While the winter has been mild in DC, we have been trying to button up the house. We have refinished several tasks over the past few weeks but have yet to post any of them.
I think the biggest complaint we have about our house is the lack of insulation (followed closely by the sketchy electrical system). We have been back-and-forth on what we want to do, but have yet to pull the trigger. There is no insulation in the walls, when I talked with a contractor last spring about sprayfoam in the walls he said we would be better off to insulate the attic and possibly install a radiant barrier. The house is brick and block, leaving probably 1.5 inches between the drywall and the block.
The rockwool insulation we have in the attic is filthy and unevenly distributed. Rockwool has roughly an R-value of about 2.25 (per inch) in loose fill installations.
So we have a two options - a quick-fix and a slightly more arduous fix...
1. Leveling out the old insulation and install new insulation over the top. We can either use a blown-in cellulose or the new EcoTouch® fiberglass insulation.
2. Basically option #1 except we remove the old insulation. This will be way easier than my previous attempt since Kari found a local rental store that carries specialty insulation vacuums. I really want to remove the old insulation, mostly because its filthy, and anyone reading this post knows I border on OCD when it comes to cleaning. The other benefits are that it will give us a chance to check out the wiring in the attic and methodically purge the attic of old wires from the 1960s security system. Another benefit is that we can install a new vapor barrier. The original brown paper barrier is deteriorated, torn and missing in several areas. If we install the roll/batt insulation in the attic the insulation must be installed with the paper facing downward to the living area. With loose blown insulation, we will have to lay down a polyethylene vapor barrier first, then blow in the insulation.

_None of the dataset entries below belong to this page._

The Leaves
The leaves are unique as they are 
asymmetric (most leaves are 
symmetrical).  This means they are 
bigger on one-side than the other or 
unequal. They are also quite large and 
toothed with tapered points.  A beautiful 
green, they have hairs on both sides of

The second problem we have is there is no insulation in the floor of the overhang on the front of the house. The overhang makes the two bedrooms freezing in the winter. To see if there was any insulation in the overhang I cut a section out of the finished ceiling in the basement. No insulation, but at least there is a wood bottom and its not open to the perforated soffit panels. The only choice is to open up the basement ceiling and fill with insulation. Admittedly this is low on our priorities, since one room is my office and the extra bedroom is empty since Kari has the bed in Wilmington. But in the event we want to convert the extra bedroom, into say a nursery, we will definitely need to button up the insulation.
The other indulgence I have been contemplating is new windows in the house. Our current windows let in a fair amount of air, and in the case of a couple basement windows they used drywall sections to fill the gaps around the window. Most importantly I want to replace the patio door and extra large living room window, but the two will cost nearly $5400. The total cost for all our windows in the house was $16900. Not surprisingly the discount per window goes up significantly with each additional window. Need to start playing the lottery.